Cyber Incident Victim: Estadão
Date:
Sep 2014
Location:
Brazil
Summary
Hackers compromised a Brazilian newspaper's website by injecting malicious iFrames that executed JavaScript code targeting readers' home routers. The attack leveraged brute-force techniques against default administrative credentials to alter DNS configurations on vulnerable devices, focusing on common local IP addresses and exploiting Internet Explorer browsers. Malicious content was loaded from external domains, aiming to redirect router settings and potentially enable broader network manipulation. The incident highlighted the exploitation of website platforms to distribute attacks against consumer infrastructure.
| CIA Posture | Motives | Tactics, Techniques & Procedures |
|---|---|---|
| Available to members | 1 motive | 2 techniques |
| Threat Actors | Type | Location |
|---|---|---|
| 0 actors | Available to members | Available to members |
Description
In September 2014, attackers compromised the website of Brazilian newspaper Politica Estadao by implanting malicious iFrames into its pages. When visitors loaded the compromised site, these iFrames executed JavaScript code that initiated brute-force password guessing attacks against their home routers. The malicious scripts attempted to identify the local IP address of the user’s computer and then systematically guessed router IP addresses within common local network ranges, including 192.168.0.1 and 192.167.1.1. Attackers targeted routers using default administrative credentials such as "admin," "root," and "gvt," along with common default passwords associated with those usernames. The payload was specifically designed to exploit Internet Explorer browsers, leveraging their functionality to execute the attack. Malicious content was loaded from three external domains, including laspeores.com.ar, which researchers assessed as likely compromised. The primary objective of the brute-force attempts was to gain administrative access to routers and alter their DNS settings. This technique represented an evolution in malware distribution methods, utilizing trusted websites as attack vectors to propagate further network compromises.

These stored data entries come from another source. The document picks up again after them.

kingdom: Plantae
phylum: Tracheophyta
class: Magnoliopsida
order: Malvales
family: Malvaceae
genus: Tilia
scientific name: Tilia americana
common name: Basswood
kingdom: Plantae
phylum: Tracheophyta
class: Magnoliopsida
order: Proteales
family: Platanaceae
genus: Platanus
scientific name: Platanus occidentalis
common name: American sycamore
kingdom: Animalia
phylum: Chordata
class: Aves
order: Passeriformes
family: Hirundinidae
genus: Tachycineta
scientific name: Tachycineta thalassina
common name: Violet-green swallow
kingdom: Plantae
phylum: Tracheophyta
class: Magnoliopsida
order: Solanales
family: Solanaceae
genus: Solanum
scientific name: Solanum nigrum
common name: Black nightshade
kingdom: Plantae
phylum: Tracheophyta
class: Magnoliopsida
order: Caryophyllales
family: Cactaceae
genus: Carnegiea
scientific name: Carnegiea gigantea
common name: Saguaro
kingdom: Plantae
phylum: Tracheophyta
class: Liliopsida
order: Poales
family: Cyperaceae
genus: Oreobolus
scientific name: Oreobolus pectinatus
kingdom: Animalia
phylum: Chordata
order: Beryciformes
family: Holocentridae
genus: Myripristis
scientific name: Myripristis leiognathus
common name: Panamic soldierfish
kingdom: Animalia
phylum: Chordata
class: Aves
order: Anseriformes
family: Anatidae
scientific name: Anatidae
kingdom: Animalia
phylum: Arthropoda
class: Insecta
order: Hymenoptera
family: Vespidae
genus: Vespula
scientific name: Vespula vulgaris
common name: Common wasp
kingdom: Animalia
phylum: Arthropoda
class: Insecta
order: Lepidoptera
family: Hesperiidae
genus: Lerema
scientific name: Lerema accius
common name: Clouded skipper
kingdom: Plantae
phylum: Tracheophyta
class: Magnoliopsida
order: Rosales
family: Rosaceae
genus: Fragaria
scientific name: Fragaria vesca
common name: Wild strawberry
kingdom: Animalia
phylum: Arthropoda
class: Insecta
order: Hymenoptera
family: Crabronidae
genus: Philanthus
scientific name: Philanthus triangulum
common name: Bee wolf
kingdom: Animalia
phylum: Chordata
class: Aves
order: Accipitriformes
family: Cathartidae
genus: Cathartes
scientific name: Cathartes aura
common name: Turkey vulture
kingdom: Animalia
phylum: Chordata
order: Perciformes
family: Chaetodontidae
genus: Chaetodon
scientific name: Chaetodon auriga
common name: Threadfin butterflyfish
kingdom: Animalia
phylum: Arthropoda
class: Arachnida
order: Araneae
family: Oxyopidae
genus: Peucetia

Security researcher Fioravante Souza of Sucuri discovered and documented the attack, noting its systematic approach to credential guessing. The incident highlighted how attackers could weaponize legitimate media platforms to target infrastructure beyond the immediate website.
The attack’s success relied heavily on victims’ failure to change default credentials on their home routers, leaving devices vulnerable to trivial password-guessing attempts. By altering DNS configurations on compromised routers, attackers could redirect users to malicious sites without their knowledge, enabling broader surveillance or additional exploits. The malicious JavaScript employed multiple username and password combinations in rapid succession, attempting to authenticate with routers’ administrative interfaces. While the exact number of compromised routers remained undetermined, the attack demonstrated scalability through automation against predictable local network configurations. Souza characterized the incident as part of a growing trend where websites serve as initial infection points for attacks against peripheral devices. No specific containment measures by Politica Estadao were detailed in available reports, but the attack methodology suggested potential countermeasures such as modifying default router credentials. The researcher noted that disabling JavaScript or employing script-blocking browser extensions could mitigate similar threats. The incident underscored routers as critical attack surfaces due to widespread default credential usage and their position as network gatekeepers. Security analysts observed that such attacks would likely persist given the low technical barrier and high potential impact of successful router compromises.